Bakteria nie jest wcale taka groźna…
Tak przynajmniej twierdzi dyrekcja szpitala. Bakteria nazywa się clostridium difficile i ponoć nie jest groźna dla życia i zdrowia. Dziwi zatem fakt, że szpital zamknął oddział wewnętrzny. Niby takie są procedury, niby usprawiedliwia się to bezpieczeństwem pacjentów, pielęgniarek i lekarzy, ale temu przeczy prosta logika. Bo przecież, skoro bakteria nie jest groźna to jak może zagrażać bezpieczeństwu komukolwiek?
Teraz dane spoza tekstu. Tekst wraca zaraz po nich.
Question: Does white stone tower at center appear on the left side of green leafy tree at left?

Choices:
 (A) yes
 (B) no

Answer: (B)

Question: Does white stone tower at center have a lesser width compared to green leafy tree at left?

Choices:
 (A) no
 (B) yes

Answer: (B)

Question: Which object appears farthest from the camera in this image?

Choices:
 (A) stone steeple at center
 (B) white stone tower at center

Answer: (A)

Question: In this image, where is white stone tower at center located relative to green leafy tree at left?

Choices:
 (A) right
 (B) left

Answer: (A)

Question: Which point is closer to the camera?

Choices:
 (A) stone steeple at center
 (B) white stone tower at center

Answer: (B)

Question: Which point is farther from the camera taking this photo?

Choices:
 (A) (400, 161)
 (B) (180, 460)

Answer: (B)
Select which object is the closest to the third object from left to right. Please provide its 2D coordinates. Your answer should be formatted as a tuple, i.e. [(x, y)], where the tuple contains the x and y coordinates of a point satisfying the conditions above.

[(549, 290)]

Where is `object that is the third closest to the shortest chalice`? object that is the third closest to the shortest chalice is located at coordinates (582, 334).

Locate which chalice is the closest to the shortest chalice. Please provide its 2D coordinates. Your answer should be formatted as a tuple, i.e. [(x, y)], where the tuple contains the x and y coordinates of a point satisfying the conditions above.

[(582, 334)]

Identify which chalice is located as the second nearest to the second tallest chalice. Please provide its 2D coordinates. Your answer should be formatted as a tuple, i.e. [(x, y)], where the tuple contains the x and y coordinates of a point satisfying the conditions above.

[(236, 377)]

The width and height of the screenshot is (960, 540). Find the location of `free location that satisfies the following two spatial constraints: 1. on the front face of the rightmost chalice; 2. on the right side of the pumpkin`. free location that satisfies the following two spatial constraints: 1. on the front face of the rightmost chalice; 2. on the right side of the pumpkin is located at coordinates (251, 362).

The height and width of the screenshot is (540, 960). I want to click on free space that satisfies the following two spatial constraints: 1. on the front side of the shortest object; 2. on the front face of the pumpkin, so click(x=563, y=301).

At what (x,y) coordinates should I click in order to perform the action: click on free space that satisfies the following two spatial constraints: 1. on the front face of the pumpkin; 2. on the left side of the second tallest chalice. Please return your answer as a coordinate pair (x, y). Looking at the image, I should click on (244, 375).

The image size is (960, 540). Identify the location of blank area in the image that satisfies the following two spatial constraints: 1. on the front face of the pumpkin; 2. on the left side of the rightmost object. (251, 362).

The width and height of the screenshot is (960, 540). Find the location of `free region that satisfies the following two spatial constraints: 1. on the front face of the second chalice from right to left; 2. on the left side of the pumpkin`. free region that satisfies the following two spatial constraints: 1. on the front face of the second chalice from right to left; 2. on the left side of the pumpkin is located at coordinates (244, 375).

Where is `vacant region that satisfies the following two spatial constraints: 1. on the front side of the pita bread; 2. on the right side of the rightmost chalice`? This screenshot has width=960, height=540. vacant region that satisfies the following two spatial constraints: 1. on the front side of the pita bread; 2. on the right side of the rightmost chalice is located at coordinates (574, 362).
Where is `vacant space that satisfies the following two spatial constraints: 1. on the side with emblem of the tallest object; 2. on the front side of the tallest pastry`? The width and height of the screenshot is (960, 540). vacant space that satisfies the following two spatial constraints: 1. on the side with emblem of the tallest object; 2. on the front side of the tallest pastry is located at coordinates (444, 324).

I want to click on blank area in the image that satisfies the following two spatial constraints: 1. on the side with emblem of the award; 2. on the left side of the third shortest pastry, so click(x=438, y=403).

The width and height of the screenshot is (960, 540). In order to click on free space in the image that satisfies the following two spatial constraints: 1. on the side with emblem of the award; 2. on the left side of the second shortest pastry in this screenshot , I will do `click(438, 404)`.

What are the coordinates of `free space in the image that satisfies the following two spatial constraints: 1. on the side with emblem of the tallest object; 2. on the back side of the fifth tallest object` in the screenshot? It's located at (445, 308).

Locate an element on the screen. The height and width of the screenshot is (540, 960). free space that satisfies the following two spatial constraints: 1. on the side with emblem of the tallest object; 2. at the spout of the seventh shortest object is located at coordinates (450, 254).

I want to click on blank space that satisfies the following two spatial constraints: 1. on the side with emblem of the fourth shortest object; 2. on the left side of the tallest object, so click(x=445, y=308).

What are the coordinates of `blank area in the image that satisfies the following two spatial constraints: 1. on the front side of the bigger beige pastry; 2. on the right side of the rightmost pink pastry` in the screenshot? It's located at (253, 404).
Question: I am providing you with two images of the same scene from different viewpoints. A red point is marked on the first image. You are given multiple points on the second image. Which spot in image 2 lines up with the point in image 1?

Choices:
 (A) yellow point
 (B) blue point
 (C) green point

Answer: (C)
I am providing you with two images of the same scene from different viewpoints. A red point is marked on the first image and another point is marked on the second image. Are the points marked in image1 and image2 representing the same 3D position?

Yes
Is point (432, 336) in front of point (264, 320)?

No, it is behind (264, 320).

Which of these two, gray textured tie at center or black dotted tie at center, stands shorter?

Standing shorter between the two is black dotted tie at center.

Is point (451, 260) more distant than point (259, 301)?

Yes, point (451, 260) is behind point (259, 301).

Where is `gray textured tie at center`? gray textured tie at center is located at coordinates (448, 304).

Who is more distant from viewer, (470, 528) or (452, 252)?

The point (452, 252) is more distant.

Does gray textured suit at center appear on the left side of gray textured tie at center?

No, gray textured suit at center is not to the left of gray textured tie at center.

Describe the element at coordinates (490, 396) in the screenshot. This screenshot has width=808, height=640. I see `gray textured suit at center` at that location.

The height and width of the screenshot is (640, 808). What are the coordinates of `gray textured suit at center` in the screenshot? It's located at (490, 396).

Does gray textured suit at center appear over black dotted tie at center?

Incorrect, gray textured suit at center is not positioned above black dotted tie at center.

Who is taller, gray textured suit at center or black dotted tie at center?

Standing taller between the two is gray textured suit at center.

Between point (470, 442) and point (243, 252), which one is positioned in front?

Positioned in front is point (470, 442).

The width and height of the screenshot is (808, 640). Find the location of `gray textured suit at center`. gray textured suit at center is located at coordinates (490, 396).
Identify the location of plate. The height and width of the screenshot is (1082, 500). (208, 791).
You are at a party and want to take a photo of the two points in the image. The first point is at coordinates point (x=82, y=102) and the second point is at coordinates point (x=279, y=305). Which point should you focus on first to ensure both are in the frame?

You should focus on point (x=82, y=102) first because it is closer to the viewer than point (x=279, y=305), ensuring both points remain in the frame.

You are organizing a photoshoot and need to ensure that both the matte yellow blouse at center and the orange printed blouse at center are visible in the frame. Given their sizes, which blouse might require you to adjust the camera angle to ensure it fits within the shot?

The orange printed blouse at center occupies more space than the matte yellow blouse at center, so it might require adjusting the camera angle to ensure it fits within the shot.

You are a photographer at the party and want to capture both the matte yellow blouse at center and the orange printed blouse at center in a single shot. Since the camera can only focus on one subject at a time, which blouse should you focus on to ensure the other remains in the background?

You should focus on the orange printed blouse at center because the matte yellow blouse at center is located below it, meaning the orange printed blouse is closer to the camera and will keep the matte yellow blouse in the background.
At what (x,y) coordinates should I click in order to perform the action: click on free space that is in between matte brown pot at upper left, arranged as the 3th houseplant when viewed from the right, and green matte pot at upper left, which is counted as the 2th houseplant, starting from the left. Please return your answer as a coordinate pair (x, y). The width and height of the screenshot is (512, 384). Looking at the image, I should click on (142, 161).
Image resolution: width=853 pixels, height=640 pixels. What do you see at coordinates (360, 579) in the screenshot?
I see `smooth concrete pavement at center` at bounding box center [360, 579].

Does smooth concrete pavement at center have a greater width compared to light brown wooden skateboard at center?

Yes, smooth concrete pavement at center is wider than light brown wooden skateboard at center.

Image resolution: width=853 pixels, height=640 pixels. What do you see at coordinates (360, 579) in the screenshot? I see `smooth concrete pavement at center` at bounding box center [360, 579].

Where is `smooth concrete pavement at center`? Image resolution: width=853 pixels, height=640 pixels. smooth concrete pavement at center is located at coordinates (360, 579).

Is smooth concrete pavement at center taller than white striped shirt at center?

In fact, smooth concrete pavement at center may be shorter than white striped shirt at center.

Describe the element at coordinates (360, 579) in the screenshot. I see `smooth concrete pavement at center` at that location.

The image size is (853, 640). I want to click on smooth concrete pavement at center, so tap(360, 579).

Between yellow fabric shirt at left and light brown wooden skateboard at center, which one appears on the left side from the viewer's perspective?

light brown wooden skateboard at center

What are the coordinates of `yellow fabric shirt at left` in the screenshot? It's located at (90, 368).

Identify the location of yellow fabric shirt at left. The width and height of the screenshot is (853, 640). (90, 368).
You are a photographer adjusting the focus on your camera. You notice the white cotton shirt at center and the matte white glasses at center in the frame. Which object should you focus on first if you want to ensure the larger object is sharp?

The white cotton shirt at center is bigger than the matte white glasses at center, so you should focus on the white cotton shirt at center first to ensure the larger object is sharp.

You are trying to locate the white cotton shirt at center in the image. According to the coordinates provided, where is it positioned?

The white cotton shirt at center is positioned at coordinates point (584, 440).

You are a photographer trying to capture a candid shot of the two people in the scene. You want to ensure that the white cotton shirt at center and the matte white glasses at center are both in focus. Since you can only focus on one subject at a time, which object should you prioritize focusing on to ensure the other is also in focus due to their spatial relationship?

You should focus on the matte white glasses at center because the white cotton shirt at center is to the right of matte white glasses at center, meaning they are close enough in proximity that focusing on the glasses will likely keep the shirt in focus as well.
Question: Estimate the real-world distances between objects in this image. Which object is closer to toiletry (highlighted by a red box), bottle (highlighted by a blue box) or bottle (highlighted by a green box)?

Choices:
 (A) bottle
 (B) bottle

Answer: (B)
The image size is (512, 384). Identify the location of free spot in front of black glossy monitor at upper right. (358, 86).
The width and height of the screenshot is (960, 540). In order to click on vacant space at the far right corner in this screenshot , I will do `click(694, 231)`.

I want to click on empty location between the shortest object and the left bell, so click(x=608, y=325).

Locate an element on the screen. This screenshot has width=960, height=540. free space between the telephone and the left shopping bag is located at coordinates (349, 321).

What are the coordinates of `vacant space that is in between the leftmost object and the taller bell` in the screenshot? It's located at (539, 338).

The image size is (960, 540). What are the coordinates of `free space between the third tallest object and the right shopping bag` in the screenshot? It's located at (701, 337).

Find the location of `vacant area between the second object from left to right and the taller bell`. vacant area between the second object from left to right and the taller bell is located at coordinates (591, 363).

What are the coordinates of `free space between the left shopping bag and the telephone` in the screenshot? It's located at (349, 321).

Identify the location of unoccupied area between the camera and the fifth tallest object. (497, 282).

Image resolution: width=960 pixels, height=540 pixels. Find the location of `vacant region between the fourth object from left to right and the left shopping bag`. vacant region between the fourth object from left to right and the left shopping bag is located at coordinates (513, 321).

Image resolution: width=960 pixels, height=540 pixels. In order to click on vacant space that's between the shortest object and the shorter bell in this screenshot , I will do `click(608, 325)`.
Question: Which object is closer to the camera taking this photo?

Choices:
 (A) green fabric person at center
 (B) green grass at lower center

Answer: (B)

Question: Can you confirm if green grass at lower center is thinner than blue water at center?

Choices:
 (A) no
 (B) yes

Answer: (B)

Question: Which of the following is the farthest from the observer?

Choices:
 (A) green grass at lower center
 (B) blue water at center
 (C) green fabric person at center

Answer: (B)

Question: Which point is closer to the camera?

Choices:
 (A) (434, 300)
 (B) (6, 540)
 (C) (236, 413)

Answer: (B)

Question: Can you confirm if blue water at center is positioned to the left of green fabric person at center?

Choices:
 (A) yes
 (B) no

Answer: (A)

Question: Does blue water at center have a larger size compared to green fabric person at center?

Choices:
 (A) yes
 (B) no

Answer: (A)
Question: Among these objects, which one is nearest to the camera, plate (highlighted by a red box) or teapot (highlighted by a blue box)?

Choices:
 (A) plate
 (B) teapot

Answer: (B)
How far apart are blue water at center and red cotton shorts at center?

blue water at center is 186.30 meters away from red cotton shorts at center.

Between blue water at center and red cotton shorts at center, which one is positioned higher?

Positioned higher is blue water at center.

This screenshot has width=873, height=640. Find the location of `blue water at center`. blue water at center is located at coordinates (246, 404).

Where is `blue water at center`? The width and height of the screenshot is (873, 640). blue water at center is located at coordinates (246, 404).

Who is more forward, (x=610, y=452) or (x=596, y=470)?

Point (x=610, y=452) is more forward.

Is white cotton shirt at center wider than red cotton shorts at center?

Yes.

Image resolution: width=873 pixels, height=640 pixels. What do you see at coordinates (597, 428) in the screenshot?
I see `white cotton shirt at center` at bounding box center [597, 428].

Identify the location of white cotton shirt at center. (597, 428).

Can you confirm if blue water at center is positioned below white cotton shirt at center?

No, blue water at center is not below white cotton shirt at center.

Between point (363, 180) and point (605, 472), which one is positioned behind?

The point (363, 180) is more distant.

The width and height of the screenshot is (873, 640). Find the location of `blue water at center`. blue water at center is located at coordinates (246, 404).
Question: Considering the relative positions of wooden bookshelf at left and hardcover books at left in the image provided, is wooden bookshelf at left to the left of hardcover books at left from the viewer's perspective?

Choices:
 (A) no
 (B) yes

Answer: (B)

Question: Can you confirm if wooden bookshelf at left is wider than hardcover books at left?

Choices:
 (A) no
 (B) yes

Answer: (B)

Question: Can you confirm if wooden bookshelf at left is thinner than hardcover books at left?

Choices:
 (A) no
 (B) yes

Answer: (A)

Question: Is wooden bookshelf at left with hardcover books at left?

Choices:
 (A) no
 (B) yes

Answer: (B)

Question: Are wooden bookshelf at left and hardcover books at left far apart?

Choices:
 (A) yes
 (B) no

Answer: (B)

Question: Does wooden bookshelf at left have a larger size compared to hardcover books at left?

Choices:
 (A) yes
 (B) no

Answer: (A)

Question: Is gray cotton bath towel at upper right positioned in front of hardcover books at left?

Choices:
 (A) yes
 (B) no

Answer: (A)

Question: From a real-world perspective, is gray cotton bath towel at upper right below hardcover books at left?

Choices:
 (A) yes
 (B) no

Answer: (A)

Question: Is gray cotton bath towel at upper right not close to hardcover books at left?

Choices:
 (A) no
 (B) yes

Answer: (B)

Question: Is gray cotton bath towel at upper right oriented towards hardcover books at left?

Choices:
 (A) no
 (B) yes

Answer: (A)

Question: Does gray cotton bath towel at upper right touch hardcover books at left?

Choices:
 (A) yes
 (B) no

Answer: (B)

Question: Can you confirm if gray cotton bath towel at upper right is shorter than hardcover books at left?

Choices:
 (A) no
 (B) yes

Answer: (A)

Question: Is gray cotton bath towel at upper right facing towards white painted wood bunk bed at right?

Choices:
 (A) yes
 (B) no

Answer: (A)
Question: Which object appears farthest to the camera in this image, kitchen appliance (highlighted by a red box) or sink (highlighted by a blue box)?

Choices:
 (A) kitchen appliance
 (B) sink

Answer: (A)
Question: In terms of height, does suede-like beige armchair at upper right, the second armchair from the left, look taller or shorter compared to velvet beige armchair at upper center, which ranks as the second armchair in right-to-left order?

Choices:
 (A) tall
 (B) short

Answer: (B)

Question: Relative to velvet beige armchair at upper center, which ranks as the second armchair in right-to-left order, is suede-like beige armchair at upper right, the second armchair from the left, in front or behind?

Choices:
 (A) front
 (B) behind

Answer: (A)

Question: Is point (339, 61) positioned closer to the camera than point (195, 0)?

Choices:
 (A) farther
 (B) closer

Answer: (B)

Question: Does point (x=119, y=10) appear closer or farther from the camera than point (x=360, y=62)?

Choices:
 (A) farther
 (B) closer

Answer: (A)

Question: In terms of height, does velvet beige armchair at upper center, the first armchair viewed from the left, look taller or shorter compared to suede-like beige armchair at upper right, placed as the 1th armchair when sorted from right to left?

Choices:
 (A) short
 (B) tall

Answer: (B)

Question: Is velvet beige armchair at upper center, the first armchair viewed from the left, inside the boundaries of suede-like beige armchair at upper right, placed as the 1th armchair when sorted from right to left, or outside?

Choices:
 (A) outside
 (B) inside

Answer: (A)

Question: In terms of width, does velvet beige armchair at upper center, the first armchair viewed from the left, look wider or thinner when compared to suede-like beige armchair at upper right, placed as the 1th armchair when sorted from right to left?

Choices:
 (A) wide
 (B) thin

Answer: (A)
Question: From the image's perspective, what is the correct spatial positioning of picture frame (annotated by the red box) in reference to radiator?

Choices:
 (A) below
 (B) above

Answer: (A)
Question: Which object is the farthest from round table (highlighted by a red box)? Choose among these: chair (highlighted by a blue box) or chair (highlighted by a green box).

Pacjenci nie są zadowoleni
Zwłaszcza ci, którzy już długo czekali na łóżko na oddziale. W trudnej sytuacji są również osoby, które mają pod opieką swoich bliskich. Nieważne czy ktoś zajmuje się ciężko chorą osobą. Można do szpitala dzwonić i prosić – na próżno. Nawet jeśli pacjent pilnie musi znaleźć się na oddziale, jedyne co może zrobić to pocałować klamkę. I tu pojawiają się znów sprzeczne informacje.
Dyrekcja szpitala zapewnia, że pacjenci w nagłych przypadkach będą przyjmowani. Nie są. Przekonały się o tym osoby, które próbowały się dostać do szpitala bądź umieścić tam swoich bliskich w potrzebie. Wprawdzie oddział zacznie normalnie przyjmować pacjentów w przyszłym tygodniu, z tym, że dla niektórych może to już być za późno.